=== THE REQUEST ===
Convert every line in the records below into one continuous numbered list, and omit any blank lines.

====== ENTRIES SUPPLIED ======

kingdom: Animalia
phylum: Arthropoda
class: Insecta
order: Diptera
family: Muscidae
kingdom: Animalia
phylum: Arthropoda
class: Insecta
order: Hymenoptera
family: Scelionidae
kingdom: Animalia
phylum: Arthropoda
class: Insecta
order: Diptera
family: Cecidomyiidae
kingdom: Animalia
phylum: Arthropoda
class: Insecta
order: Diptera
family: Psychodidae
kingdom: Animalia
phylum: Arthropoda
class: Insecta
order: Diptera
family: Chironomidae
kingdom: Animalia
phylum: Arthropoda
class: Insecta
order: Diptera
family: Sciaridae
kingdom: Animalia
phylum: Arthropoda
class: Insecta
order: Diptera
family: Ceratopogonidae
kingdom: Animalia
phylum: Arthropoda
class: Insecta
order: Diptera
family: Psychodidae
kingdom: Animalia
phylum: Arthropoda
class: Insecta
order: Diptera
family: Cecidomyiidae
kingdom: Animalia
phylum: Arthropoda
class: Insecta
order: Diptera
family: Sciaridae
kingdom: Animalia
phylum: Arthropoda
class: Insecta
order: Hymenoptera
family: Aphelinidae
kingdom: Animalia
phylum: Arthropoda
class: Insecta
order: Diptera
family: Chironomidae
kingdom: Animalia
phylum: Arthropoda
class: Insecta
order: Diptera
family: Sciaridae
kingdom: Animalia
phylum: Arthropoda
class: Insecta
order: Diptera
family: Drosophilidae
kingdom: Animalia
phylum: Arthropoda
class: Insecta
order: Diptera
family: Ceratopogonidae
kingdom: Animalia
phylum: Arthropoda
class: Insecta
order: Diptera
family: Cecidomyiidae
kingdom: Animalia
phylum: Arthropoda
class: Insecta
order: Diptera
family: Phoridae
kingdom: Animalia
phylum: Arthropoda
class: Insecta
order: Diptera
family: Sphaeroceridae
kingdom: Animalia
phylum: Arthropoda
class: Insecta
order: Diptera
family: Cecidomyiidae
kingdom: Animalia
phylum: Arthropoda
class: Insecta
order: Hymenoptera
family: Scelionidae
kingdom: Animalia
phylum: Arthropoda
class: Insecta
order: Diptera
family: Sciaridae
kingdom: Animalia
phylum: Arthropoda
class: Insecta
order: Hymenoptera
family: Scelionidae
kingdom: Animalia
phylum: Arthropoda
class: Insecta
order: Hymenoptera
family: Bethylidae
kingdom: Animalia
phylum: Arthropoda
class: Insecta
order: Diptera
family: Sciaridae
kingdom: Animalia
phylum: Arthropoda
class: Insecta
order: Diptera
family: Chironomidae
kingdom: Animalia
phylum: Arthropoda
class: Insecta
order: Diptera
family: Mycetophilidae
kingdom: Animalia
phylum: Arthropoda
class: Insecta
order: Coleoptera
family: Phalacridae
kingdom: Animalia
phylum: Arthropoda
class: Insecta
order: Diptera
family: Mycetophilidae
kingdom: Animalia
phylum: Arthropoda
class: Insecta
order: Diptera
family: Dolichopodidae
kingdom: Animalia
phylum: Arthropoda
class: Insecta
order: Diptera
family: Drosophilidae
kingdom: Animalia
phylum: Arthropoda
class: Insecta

======

=== EXERCISE ANSWER ===
1. kingdom: Animalia
2. phylum: Arthropoda
3. class: Insecta
4. order: Diptera
5. family: Muscidae
6. kingdom: Animalia
7. phylum: Arthropoda
8. class: Insecta
9. order: Hymenoptera
10. family: Scelionidae
11. kingdom: Animalia
12. phylum: Arthropoda
13. class: Insecta
14. order: Diptera
15. family: Cecidomyiidae
16. kingdom: Animalia
17. phylum: Arthropoda
18. class: Insecta
19. order: Diptera
20. family: Psychodidae
21. kingdom: Animalia
22. phylum: Arthropoda
23. class: Insecta
24. order: Diptera
25. family: Chironomidae
26. kingdom: Animalia
27. phylum: Arthropoda
28. class: Insecta
29. order: Diptera
30. family: Sciaridae
31. kingdom: Animalia
32. phylum: Arthropoda
33. class: Insecta
34. order: Diptera
35. family: Ceratopogonidae
36. kingdom: Animalia
37. phylum: Arthropoda
38. class: Insecta
39. order: Diptera
40. family: Psychodidae
41. kingdom: Animalia
42. phylum: Arthropoda
43. class: Insecta
44. order: Diptera
45. family: Cecidomyiidae
46. kingdom: Animalia
47. phylum: Arthropoda
48. class: Insecta
49. order: Diptera
50. family: Sciaridae
51. kingdom: Animalia
52. phylum: Arthropoda
53. class: Insecta
54. order: Hymenoptera
55. family: Aphelinidae
56. kingdom: Animalia
57. phylum: Arthropoda
58. class: Insecta
59. order: Diptera
60. family: Chironomidae
61. kingdom: Animalia
62. phylum: Arthropoda
63. class: Insecta
64. order: Diptera
65. family: Sciaridae
66. kingdom: Animalia
67. phylum: Arthropoda
68. class: Insecta
69. order: Diptera
70. family: Drosophilidae
71. kingdom: Animalia
72. phylum: Arthropoda
73. class: Insecta
74. order: Diptera
75. family: Ceratopogonidae
76. kingdom: Animalia
77. phylum: Arthropoda
78. class: Insecta
79. order: Diptera
80. family: Cecidomyiidae
81. kingdom: Animalia
82. phylum: Arthropoda
83. class: Insecta
84. order: Diptera
85. family: Phoridae
86. kingdom: Animalia
87. phylum: Arthropoda
88. class: Insecta
89. order: Diptera
90. family: Sphaeroceridae
91. kingdom: Animalia
92. phylum: Arthropoda
93. class: Insecta
94. order: Diptera
95. family: Cecidomyiidae
96. kingdom: Animalia
97. phylum: Arthropoda
98. class: Insecta
99. order: Hymenoptera
100. family: Scelionidae
101. kingdom: Animalia
102. phylum: Arthropoda
103. class: Insecta
104. order: Diptera
105. family: Sciaridae
106. kingdom: Animalia
107. phylum: Arthropoda
108. class: Insecta
109. order: Hymenoptera
110. family: Scelionidae
111. kingdom: Animalia
112. phylum: Arthropoda
113. class: Insecta
114. order: Hymenoptera
115. family: Bethylidae
116. kingdom: Animalia
117. phylum: Arthropoda
118. class: Insecta
119. order: Diptera
120. family: Sciaridae
121. kingdom: Animalia
122. phylum: Arthropoda
123. class: Insecta
124. order: Diptera
125. family: Chironomidae
126. kingdom: Animalia
127. phylum: Arthropoda
128. class: Insecta
129. order: Diptera
130. family: Mycetophilidae
131. kingdom: Animalia
132. phylum: Arthropoda
133. class: Insecta
134. order: Coleoptera
135. family: Phalacridae
136. kingdom: Animalia
137. phylum: Arthropoda
138. class: Insecta
139. order: Diptera
140. family: Mycetophilidae
141. kingdom: Animalia
142. phylum: Arthropoda
143. class: Insecta
144. order: Diptera
145. family: Dolichopodidae
146. kingdom: Animalia
147. phylum: Arthropoda
148. class: Insecta
149. order: Diptera
150. family: Drosophilidae
151. kingdom: Animalia
152. phylum: Arthropoda
153. class: Insecta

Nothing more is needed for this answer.